The take-up rate measures the percentage of eligible people who accept a particular good/service or benefit.
The take-up rate may refer to the percentage of shareholders who accept the opportunity to buy more shares during a public share offering.
Benefit Take-up Rate
The benefit take-up rate measures the percentage of people who claim benefits that they are entitled to. For example, a benefit like income support requires people to fill in forms and prove they are entitled. Not everyone will be aware they are eligible, and if they are aware may be reluctant to go through the procedure.

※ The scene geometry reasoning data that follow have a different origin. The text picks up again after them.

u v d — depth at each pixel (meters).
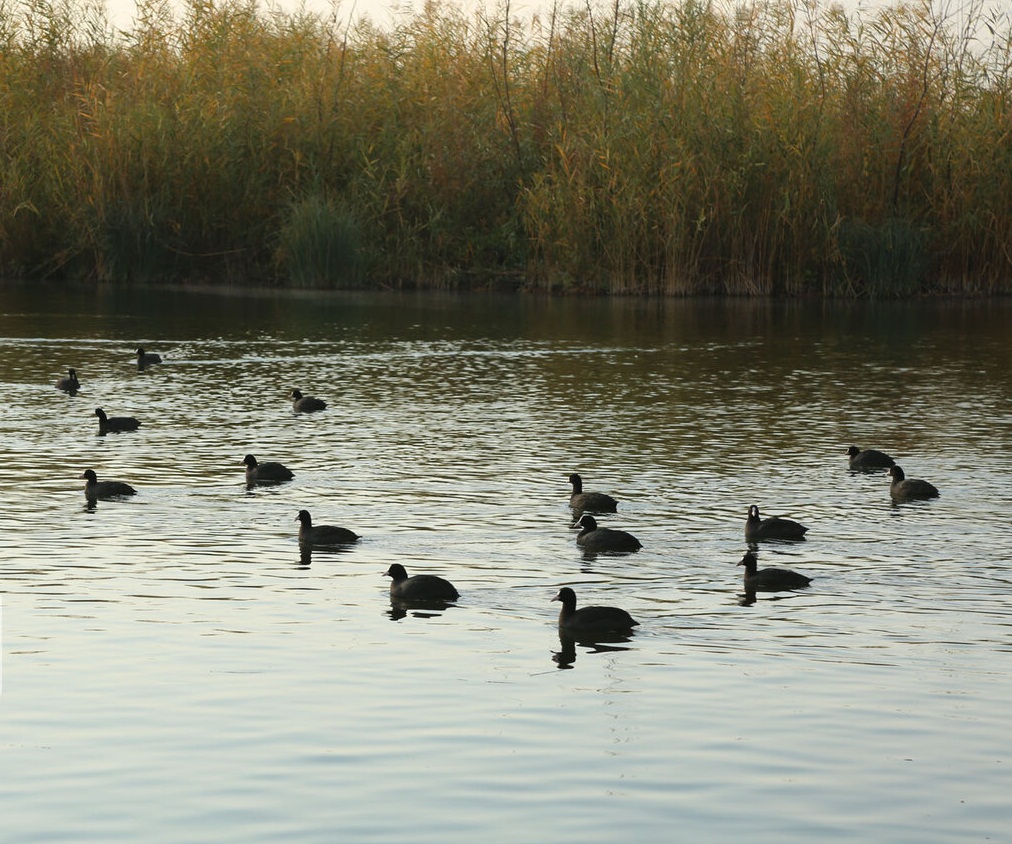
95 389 31.50
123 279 55.75
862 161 51.88
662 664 14.09
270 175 56.34
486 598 16.34
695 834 10.46
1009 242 52.19
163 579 16.94
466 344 39.25
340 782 11.30
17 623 15.19
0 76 58.34
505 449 25.16
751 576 16.77
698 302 50.12
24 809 10.84
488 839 10.38
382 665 14.00
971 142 51.62
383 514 20.30
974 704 13.02
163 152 55.16
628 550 18.41
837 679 13.66
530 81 57.28
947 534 19.31
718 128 51.03
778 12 52.38
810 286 52.47
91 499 20.98
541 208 52.97
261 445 25.38
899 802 10.99
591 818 10.70
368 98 56.78
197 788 11.20
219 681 13.50
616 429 27.09
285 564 17.70
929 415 28.75
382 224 55.22
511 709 12.83
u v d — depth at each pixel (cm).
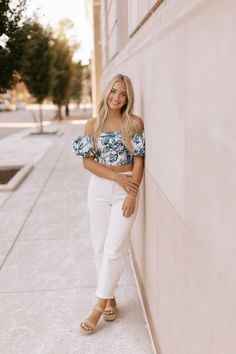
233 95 126
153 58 285
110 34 792
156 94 275
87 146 314
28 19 940
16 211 686
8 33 888
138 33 392
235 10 122
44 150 1481
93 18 1927
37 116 4444
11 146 1620
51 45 2005
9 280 429
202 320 174
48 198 770
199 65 164
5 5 855
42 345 318
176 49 207
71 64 2972
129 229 327
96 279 426
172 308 243
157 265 293
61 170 1061
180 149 204
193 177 179
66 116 4056
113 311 349
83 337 327
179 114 204
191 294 192
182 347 219
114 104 313
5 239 551
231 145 129
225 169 135
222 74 136
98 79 1991
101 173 318
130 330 336
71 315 359
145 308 359
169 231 242
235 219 128
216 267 150
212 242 154
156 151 281
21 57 951
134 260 446
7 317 358
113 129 320
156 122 278
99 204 327
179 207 211
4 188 830
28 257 488
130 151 320
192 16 173
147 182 333
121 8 573
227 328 140
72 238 550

Estimated Take up Rates of Benefits in the UK
- Income Support and Employment and Support Allowance (Income Related) (IS/ESA (IR)) – Take-up in 2009-10 was in the range 77 per cent to 89 per cent by case-load
- Pension Credit – Take-up in 2009-10 was between 62 per cent and 68 per cent by caseload and between 73 per cent and 80 per cent by expenditure.
- Housing Benefit (including Local Housing Allowance) – Take-up in 2009-10 was in the range 78 per cent to 84 per cent by caseload and 84 per cent to 90 per cent by expenditure.
Estimates of benefit take-up rates at Department for Work and Pensions
Take up by caseload represents the number of people entitled to any benefits.
Take up by expenditure measures the value of total benefits claimed.
Take-up rates by expenditure tend to be higher because those eligible for only small amount have the biggest reason not to bother.